2. Standardize team’s approach to data entry
For example, one of the most common ways data is updated is through the sales team. Educating your team members about the purposes the data will be put to can help make sure they complete all the necessary fields, and do so accurately. The sales team can bring in a large amount of data, but if isn’t formatted correctly, you’re missing out on most of its value.
3. Catch and correct duplicate records
Duplicate records are a serious problem that can frustrate sales and muck up automated marketing processes — all while costing you money. Catching duplicate records as early as possible will head off most of the damage they can cause. For that reason, it’s important to establish an alert system to notify you of duplicated records. Analyzing and developing reports to determine how duplicates are generated can help you fix systemic issues.

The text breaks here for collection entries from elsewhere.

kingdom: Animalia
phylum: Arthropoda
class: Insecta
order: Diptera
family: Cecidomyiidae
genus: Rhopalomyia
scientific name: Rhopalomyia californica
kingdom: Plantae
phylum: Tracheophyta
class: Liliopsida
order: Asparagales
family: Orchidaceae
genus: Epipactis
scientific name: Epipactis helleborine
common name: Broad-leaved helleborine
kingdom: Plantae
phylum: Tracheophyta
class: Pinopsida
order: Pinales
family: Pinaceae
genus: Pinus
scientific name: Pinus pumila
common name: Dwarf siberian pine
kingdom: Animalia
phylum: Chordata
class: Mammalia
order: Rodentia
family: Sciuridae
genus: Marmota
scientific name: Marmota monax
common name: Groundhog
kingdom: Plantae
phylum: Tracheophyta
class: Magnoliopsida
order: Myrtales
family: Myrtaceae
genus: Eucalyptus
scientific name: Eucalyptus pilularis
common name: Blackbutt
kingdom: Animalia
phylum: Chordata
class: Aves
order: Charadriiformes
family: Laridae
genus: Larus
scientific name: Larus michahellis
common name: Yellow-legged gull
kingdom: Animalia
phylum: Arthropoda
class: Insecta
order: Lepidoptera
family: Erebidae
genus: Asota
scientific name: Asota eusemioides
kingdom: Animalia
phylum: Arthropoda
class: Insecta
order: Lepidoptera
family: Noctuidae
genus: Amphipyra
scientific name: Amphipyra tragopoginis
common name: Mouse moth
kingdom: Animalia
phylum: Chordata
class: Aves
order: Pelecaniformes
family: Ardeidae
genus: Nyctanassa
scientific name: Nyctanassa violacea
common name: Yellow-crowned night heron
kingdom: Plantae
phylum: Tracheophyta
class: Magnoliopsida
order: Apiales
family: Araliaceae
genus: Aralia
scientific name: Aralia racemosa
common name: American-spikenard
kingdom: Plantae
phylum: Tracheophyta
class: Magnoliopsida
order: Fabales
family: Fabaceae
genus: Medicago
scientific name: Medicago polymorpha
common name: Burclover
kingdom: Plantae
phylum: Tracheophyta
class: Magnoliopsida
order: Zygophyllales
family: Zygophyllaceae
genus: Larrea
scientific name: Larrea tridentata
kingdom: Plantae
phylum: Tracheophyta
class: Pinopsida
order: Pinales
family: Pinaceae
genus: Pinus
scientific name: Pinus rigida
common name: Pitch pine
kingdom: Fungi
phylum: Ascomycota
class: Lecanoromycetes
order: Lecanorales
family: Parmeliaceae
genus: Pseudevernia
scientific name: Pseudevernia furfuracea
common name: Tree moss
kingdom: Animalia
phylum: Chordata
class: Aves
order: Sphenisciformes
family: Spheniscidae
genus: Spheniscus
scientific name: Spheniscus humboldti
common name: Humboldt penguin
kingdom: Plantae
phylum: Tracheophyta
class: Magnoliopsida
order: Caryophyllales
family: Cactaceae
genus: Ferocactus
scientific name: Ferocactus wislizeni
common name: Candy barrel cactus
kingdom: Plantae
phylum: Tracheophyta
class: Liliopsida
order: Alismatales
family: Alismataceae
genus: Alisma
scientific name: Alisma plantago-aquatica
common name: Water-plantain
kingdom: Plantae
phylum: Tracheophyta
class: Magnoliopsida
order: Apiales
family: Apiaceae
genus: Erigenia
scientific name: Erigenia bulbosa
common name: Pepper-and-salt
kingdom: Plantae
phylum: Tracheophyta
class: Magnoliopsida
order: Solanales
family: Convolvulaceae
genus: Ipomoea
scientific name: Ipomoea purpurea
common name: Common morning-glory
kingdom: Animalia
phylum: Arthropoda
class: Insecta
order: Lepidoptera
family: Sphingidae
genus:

How to improve the quality of your data
Identifying and acknowledging the problem is the first step towards solving it. The recent global crisis survey by PwC survey highlighted the importance of accurate data during crisis management. Data quality is affected by various factors, and they all have their roots in the silos of multiple data sources. You must take a comprehensive approach to understand data and overcome the challenges of managing its quality.
Quoting Tom Redman again – There are two interesting moments in the lifetime of a piece of data: the moment it is created and the moment it is used. The whole point of data quality management is to connect those moments in time — to ensure that the moment of creation is designed and managed to create data correctly, so everything goes well at the moment of use.
- Metadata Management: Metadata management leverages the cross-organizational agreement on defining informational assets for converting data into an enterprise asset.
- Data Governance: Data governance is a collection of practices and processes to standardize the management of data assets within an organization. A robust data governance foundation builds trust in data.
- Data Catalog: Data catalog empowers users to quickly discover and understand data that matters, helping choose trusted data to generate impactful business insights.
- Data Matching: Data matching identifies possible duplicates or overlaps to break down data silos and drive consistency.
- Data Intelligence: Data intelligence is the ability to understand and use your data in the right way. A comprehensive approach to data intelligence promotes and delivers high-quality data.
Data quality best practices focus on establishing an enterprise-wide initiative, defining measurement metrics, streamlining procedures, and performing regular audits.
Predictive and continuous data quality offers unique capabilities of autonomous rule management, continuous data-drift detection, and automated data profiling. You can enhance these capabilities with data governance, data privacy, data catalog, and data lineage to have end-to-end data pipelines control, bring full business context to data quality, and deliver trusted analytics and AI in a scalable way.
Gartner estimates that by 2022, 60% of organizations will leverage ML-enabled technology for data quality improvement. How beneficial would it be for your organization if you were able to automate your data quality rule management process and continuously increase the quality of your business-critical data sources and data elements?